## 1-Nearest Neighbor with KD Tree
This notebook implements vanilla 1-NN to classify Iris dataset available [here](https://archive.ics.uci.edu/dataset/53/iris) using a KD Tree.

#### Import libraries and data

In [62]:
import os
import sys
import time
from math import floor

import numpy as np
import pandas as pd
from sklearn.datasets import load_iris
from sklearn.model_selection import train_test_split
from statistics import mode
import matplotlib.pyplot as plt

# system-agnostic utils file import
root_dir_path = os.path.dirname(os.path.dirname(os.path.dirname(os.getcwd())))
sys.path.append(root_dir_path)
import utils

pd.set_option("display.max_colwidth", None)

In [63]:
# load the dataset
iris_data = load_iris()
X = iris_data.data
y = iris_data.target
# split the dataset
X_train, X_test, y_train, y_test = train_test_split(
    X, y, test_size=0.3, random_state=42
)
X_train[0:2, :]

array([[5.5, 2.4, 3.7, 1. ],
       [6.3, 2.8, 5.1, 1.5]])

In [64]:
X_train.shape

(105, 4)

In [65]:
# unique values and their counts
unique_values, counts = np.unique(y_train, return_counts=True)
for value, count in zip(unique_values, counts):
    print(f"{value} occurs {count} time(s).")

0 occurs 31 time(s).
1 occurs 37 time(s).
2 occurs 37 time(s).


Scale the training and test data.

In [66]:
normalized_training_features = utils.minmax_normalize_2d_array(X_train)
X_train = None
normalized_test_features = utils.minmax_normalize_2d_array(X_test)
X_test = None
normalized_training_features[0:2, :]

array([[0.35294118, 0.18181818, 0.46428571, 0.375     ],
       [0.58823529, 0.36363636, 0.71428571, 0.58333333]])

In [67]:
# TODO remove later
# use 10 tr samples and 2 feature dimensions, remove after testing
# normalized_training_features = normalized_training_features[0:10, 0:2]

normalized_training_features = np.array(
    [[2, 3], [4, 7], [7, 2], [5, 4], [9, 6], [8, 1]]
)
training_labels = [1, 1, 2, 1, 2, 2]


class Tree_Node:
    def __init__(self, X, depth):
        self.X = X
        self.left = None
        self.right = None
        self.depth = depth
        self.median_idx = None
        self.sample = None
        self.feature_idx_to_split = None
        pass

    def build_Kd_tree(self):
        """Builds a Kd tree rooted at this node."""

        # check if the current node is a leaf node
        if len(self.X) == 1:
            self.sample = self.X[0, :]
            print("Leaf node reached. Sample at node: ", self.sample)
        else:
            # find out the feature to calculate median
            self.feature_idx_to_split = self.depth % (len(self.X[0]))
            # find median by sorting the tr samples  along feature
            self.X = self.X[self.X[:, self.feature_idx_to_split].argsort()]
            if len(self.X) % 2 == 0:
                self.median_idx = int((len(self.X) / 2))
            else:
                self.median_idx = floor((len(self.X) / 2))

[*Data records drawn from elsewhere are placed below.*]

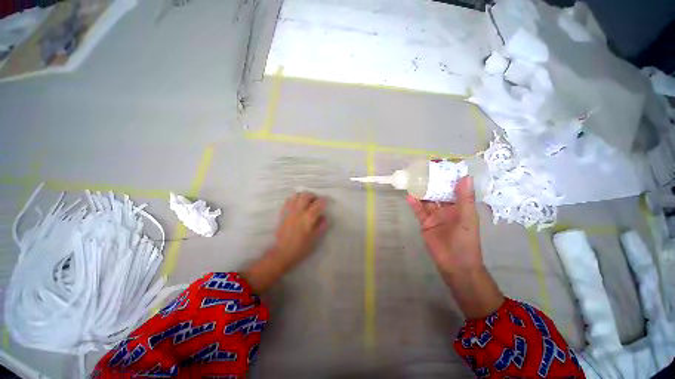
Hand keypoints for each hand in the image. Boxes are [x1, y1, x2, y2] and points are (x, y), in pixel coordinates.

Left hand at [243, 192, 327, 292]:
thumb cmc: (301, 247)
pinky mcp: (283, 213)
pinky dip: (294, 199)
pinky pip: (288, 200)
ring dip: (303, 196)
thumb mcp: (315, 238)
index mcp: (308, 218)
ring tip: (306, 201)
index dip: (324, 200)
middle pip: (306, 195)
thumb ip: (321, 225)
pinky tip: (297, 205)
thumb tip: (324, 216)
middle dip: (313, 195)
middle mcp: (299, 212)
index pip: (318, 203)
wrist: (282, 253)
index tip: (326, 201)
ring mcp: (289, 211)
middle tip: (316, 201)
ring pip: (296, 195)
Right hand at [407, 176, 482, 273]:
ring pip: (427, 201)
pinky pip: (419, 211)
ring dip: (421, 191)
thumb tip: (465, 176)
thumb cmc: (465, 241)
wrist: (455, 264)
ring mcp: (435, 216)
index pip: (454, 188)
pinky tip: (409, 196)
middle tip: (423, 170)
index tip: (442, 165)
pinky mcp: (425, 223)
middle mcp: (447, 209)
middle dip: (432, 183)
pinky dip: (414, 204)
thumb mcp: (467, 218)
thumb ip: (465, 198)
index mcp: (460, 206)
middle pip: (438, 193)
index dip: (449, 177)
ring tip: (413, 180)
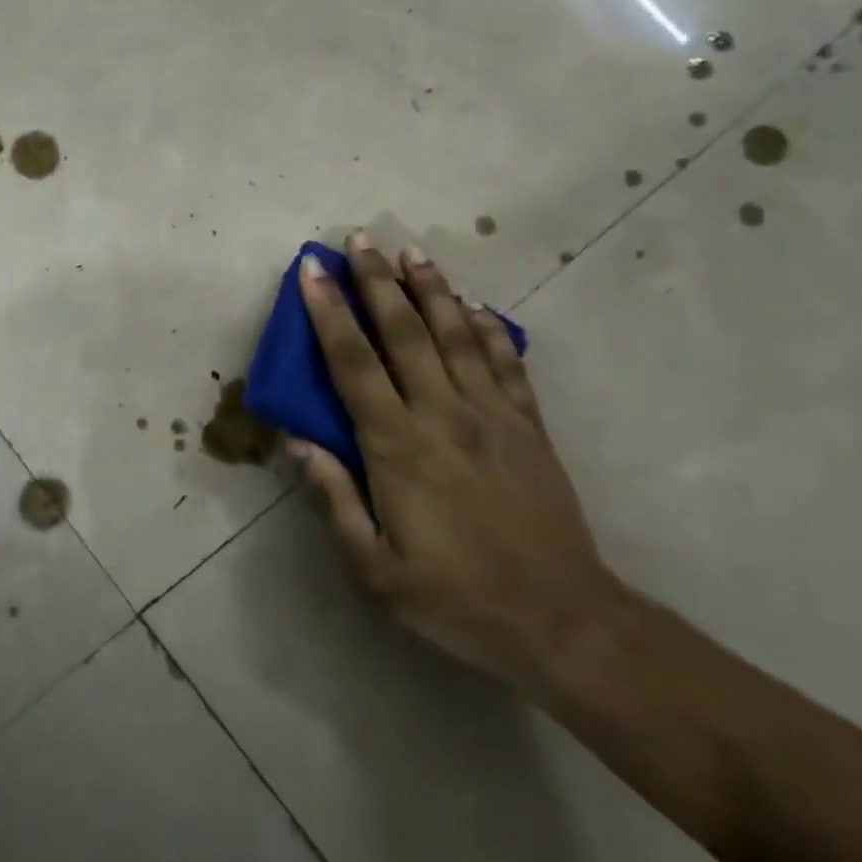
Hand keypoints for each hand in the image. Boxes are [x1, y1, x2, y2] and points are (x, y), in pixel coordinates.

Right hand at [292, 233, 627, 690]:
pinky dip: (487, 329)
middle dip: (377, 282)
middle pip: (405, 332)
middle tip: (361, 240)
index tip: (312, 271)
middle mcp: (444, 416)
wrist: (563, 622)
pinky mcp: (529, 427)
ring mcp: (493, 416)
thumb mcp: (373, 569)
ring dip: (431, 290)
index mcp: (397, 448)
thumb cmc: (454, 599)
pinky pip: (506, 363)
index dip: (328, 313)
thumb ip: (334, 501)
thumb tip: (299, 444)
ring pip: (456, 335)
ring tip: (412, 253)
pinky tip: (472, 307)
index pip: (353, 364)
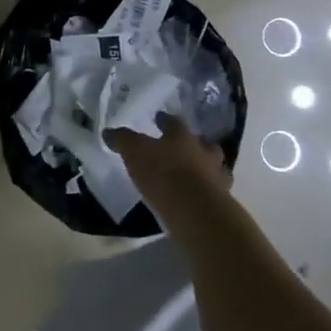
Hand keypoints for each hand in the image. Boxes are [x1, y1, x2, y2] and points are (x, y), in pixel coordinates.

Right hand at [107, 114, 231, 216]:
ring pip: (215, 168)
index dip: (165, 120)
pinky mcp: (221, 204)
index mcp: (182, 136)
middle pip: (204, 144)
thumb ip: (123, 140)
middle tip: (184, 148)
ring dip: (206, 169)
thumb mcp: (134, 152)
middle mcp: (203, 153)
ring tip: (194, 175)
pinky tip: (196, 198)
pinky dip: (207, 193)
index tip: (159, 118)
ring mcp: (217, 178)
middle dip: (195, 144)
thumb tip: (108, 132)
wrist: (196, 212)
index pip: (174, 122)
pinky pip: (215, 192)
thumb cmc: (164, 174)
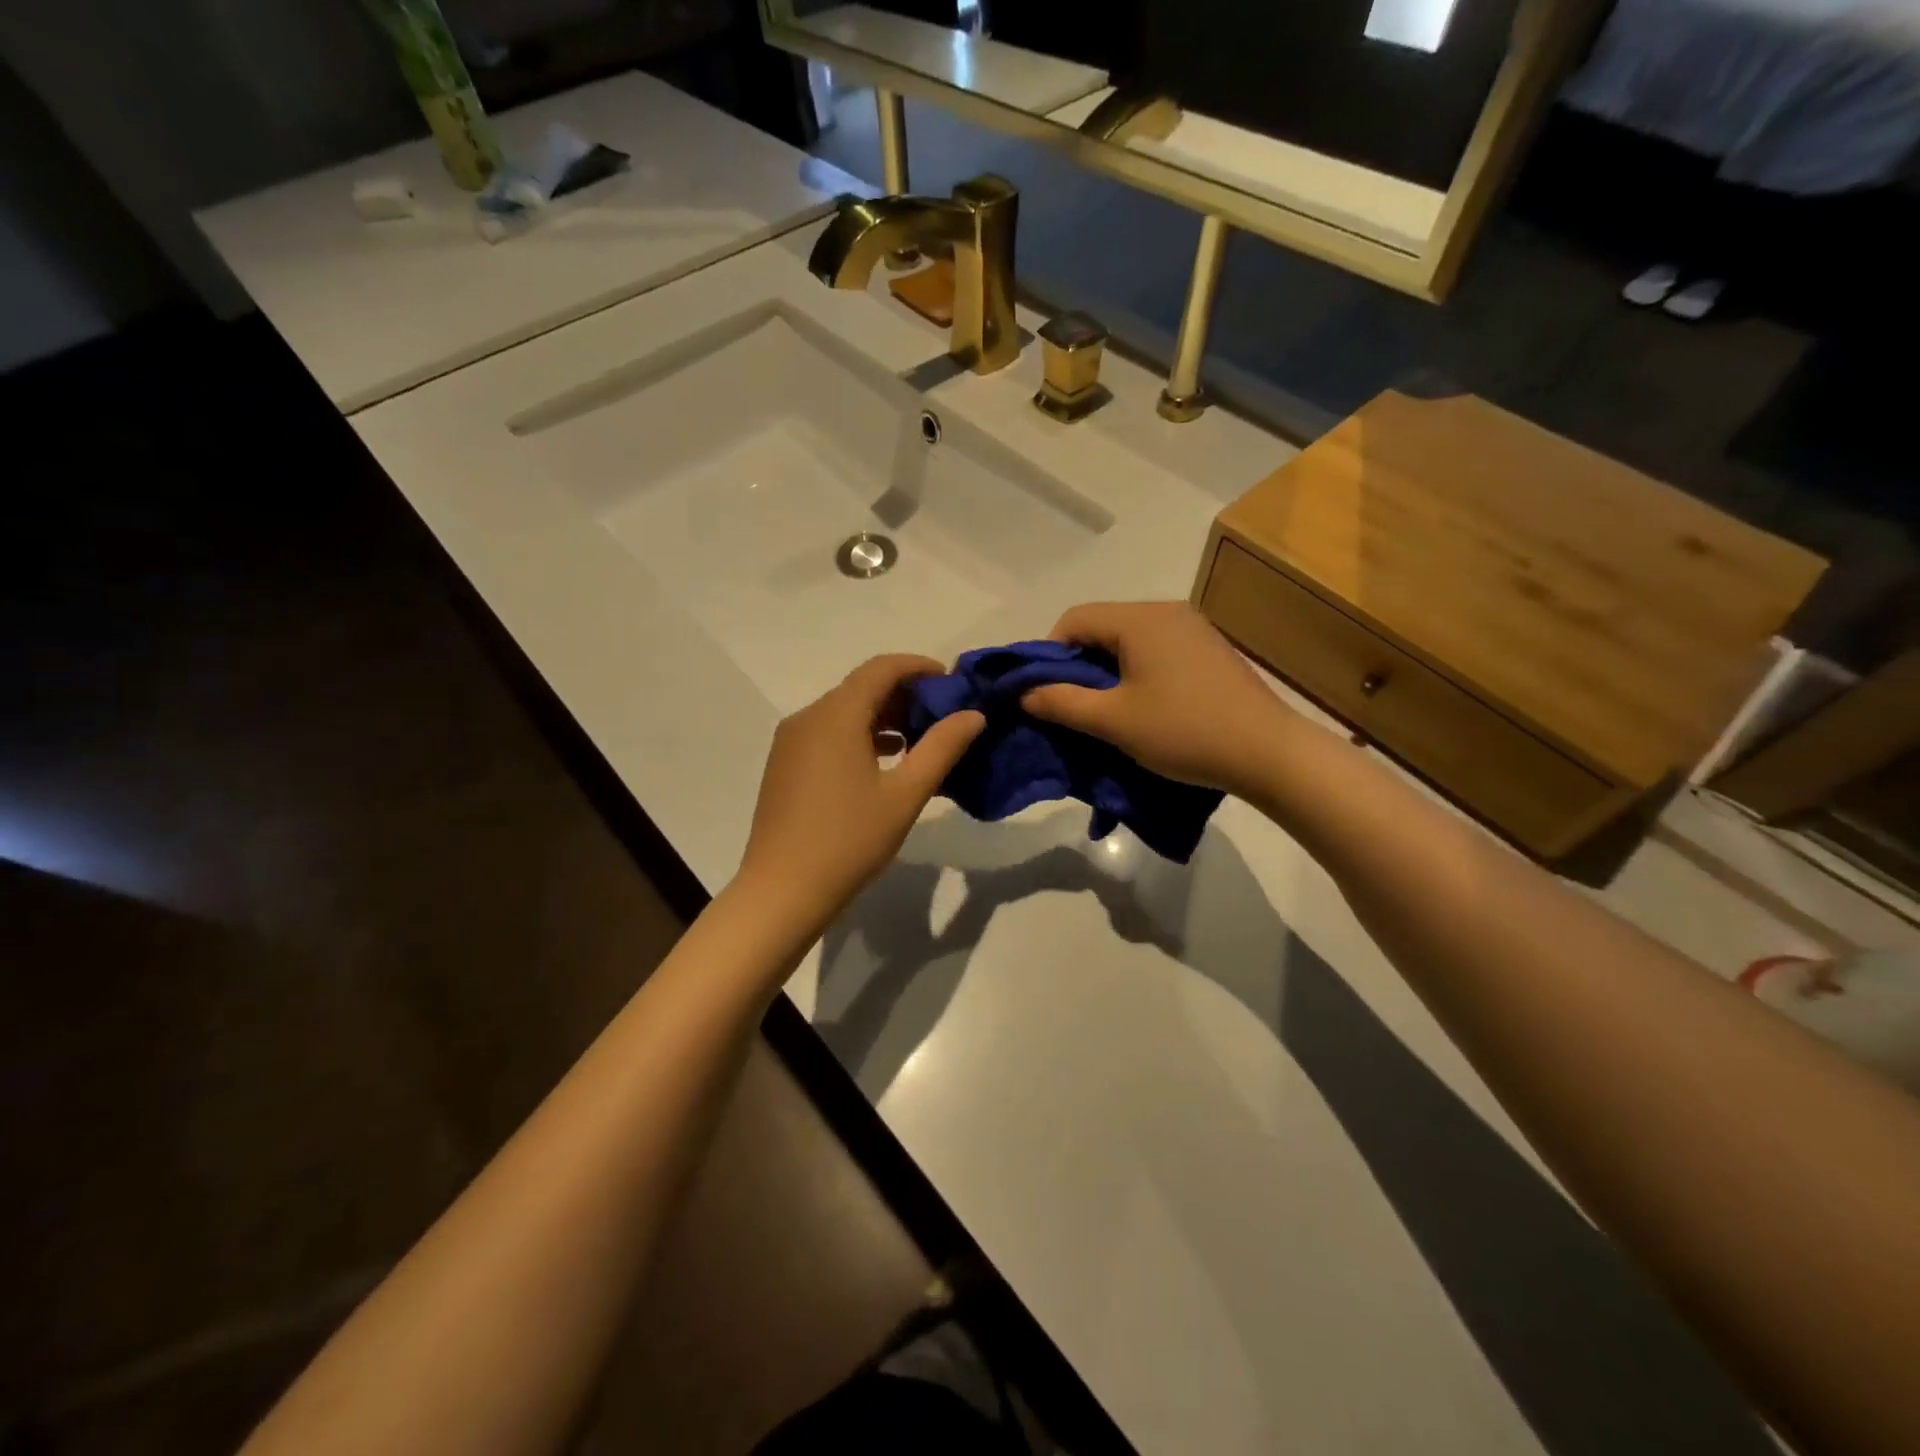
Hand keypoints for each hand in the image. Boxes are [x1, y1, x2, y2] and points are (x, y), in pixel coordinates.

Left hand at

            # store the median point
            self.sample = self.X[self.median_idx, :]
            # separate left and right points
            left_points = self.X[0 : self.median_idx, :]
            right_points = self.X[self.median_idx + 1 :, :]
            # create KD subtrees' nodes from the left and the right points
            if len(left_points) == 0:
                self.left = None
            else:
                self.left = Tree_Node(left_points, self.depth + 1)
                # build KD subtrees
                self.left.build_Kd_tree()
            if len(right_points) == 0:
                self.right = None
            else:
                self.right = Tree_Node(right_points, self.depth + 1)
                # build KD subtree
                self.right.build_Kd_tree()

In [68]:
normalized_training_features

array([[0.35294118, 0.18181818],
       [0.58823529, 0.36363636],
       [0.61764706, 0.5       ],
       [0.67647059, 0.45454545],
       [0.85294117, 0.72727272],
       [0.4117647 , 0.40909091],
       [0.97058823, 0.45454545],
       [0.38235294, 0.45454545],
       [0.23529412, 0.68181818],
       [1.        , 0.36363636]])

In [69]:
KD_tree = Tree_Node(normalized_training_features, 0)
KD_tree.build_Kd_tree()

Leaf node reached. Sample at node:  [0.35294118 0.18181818]
Leaf node reached. Sample at node:  [0.23529412 0.68181818]
Leaf node reached. Sample at node:  [0.67647059 0.45454545]
Leaf node reached. Sample at node:  [0.85294117 0.72727272]


# TODO
address why kd tree construction fails when using handwritten digits data with all samples' first pixel equal to 0.